Christopher then acknowledged Murphy, Brockington and Haynes for the work they have done, and Murphy in particular for the kindness and compassion in his embrace of Brockington and forgiveness of his daughter’s killer.
“I am not at the point of forgiveness,” she said. “I am not going to pretend.”
There is a $12,000 reward for information leading to an arrest and conviction.
During the ensuing panel discussion, Kevin O’Connor, assistant commissioner of community affairs in the NYPD’s juvenile justice division, said there very often is no sense in trying to make sense of the violence that has claimed so many young lives.
He said stronger gun laws, for example, would not likely help in many cases.
“His daughter died in a rivalry that goes back 41 years,” O’Connor said, referring to Traylonn Murphy. “Half the people in this room weren’t even alive then.”
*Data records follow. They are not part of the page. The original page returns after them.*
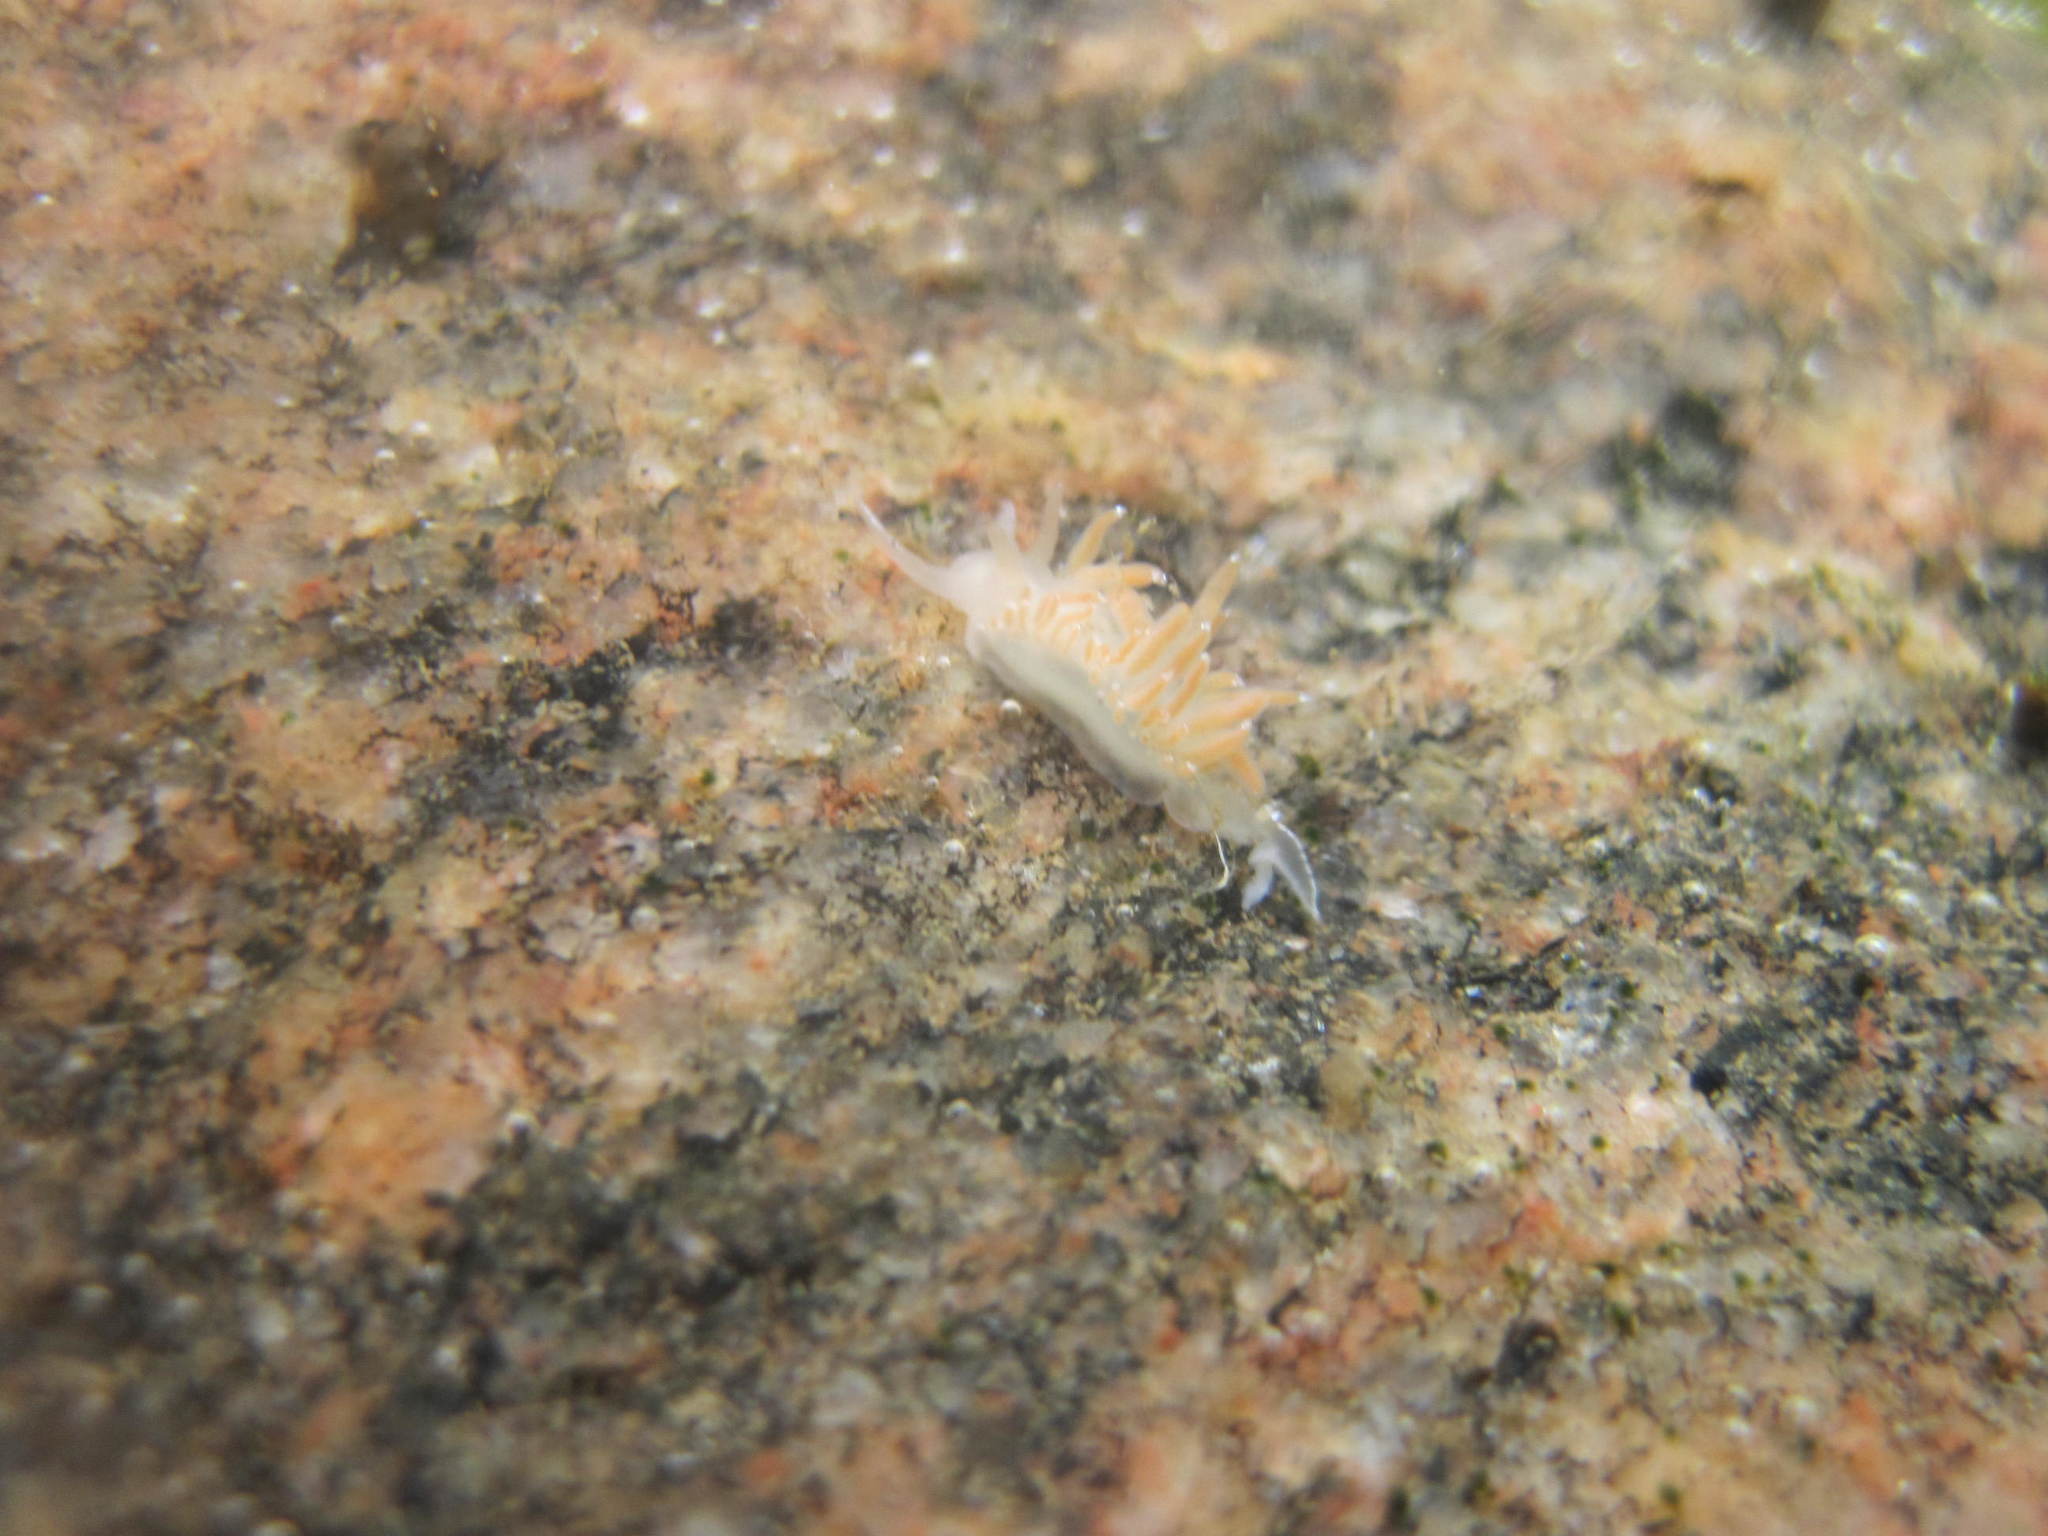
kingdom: Animalia
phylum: Mollusca
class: Gastropoda
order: Nudibranchia
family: Coryphellidae
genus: Coryphella
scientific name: Coryphella verrucosa
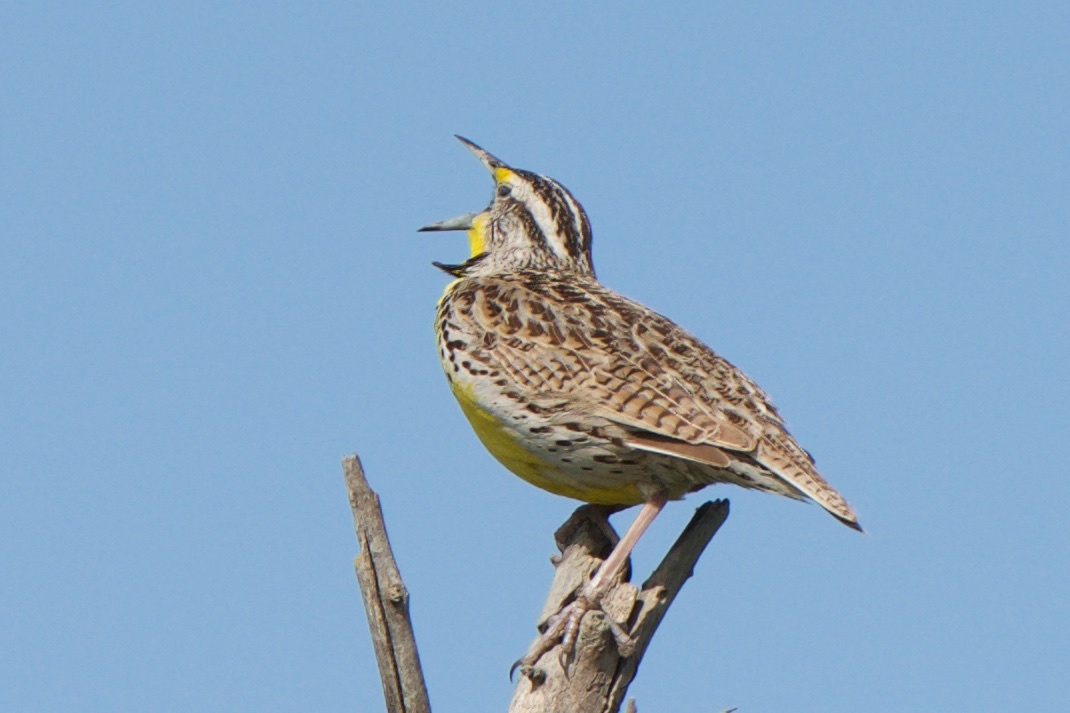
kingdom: Animalia
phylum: Chordata
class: Aves
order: Passeriformes
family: Icteridae
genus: Sturnella
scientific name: Sturnella neglecta
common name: Western meadowlark
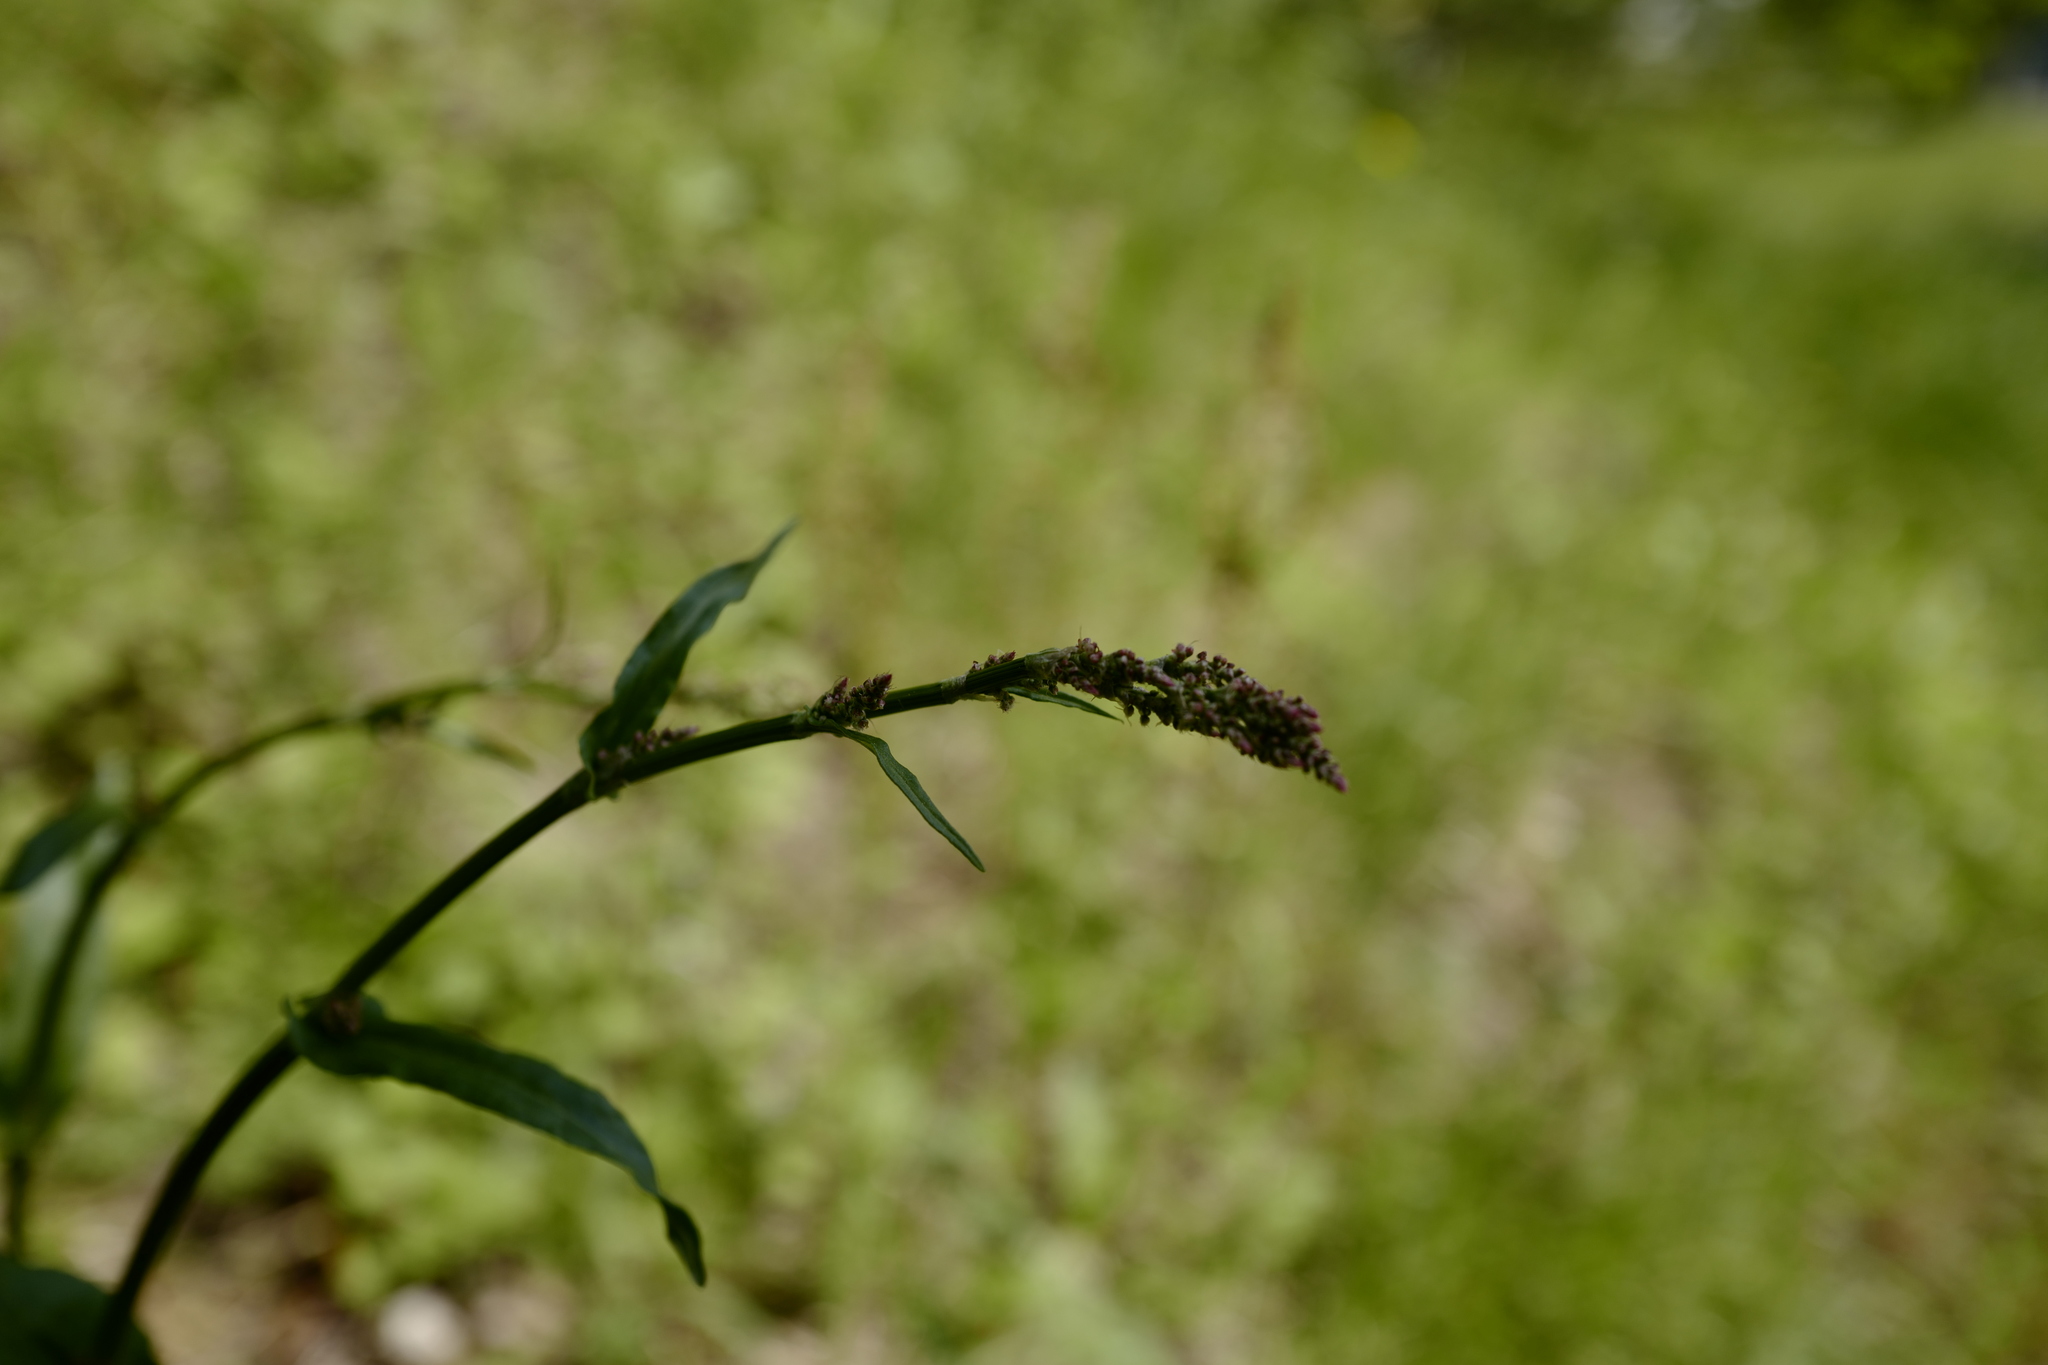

Derrick Haynes approached the microphone when a young child asked why so many people carry guns on the street.
“They carry guns because they are afraid,” he said, shaking the child’s hand on the way back to his seat.
An NYPD detective whose identity is being withheld by the Chronicle acknowledged that is true, and that it will take peer pressure from both young and old to change the mentality.
“We have to convince young people that guns are not a symbol of status or a symbol of power,” he said. “When more people stop carrying guns, suddenly it won’t be cool. They won’t be the big men anymore.”
O’Connor said often community cooperation is the only way to build a case, and said that in many cases, the NYPD’s 1 (800) 577-TIPS (8477) hotline can be used anonymously and give the police a place to start, a direction to head in.
“You are given a number,” he said. “You don’t have to leave your name. It hasn’t changed in about 30 years.”
Mariela Palomino Herring, chief of the District Attorney’s Gang Violence and Hate Crimes Bureau, said sometimes they just are going to have to put witnesses on the stand.
“Don’t come to us first — go to someone you trust,” she said. “It will take a year to get to a trial, and a lot can happen in a year where you might not have to testify. It somebody sees five people ready to testify against him, he’ll take a plea. But we need witnesses to make a case. You have to give us a fighting chance.”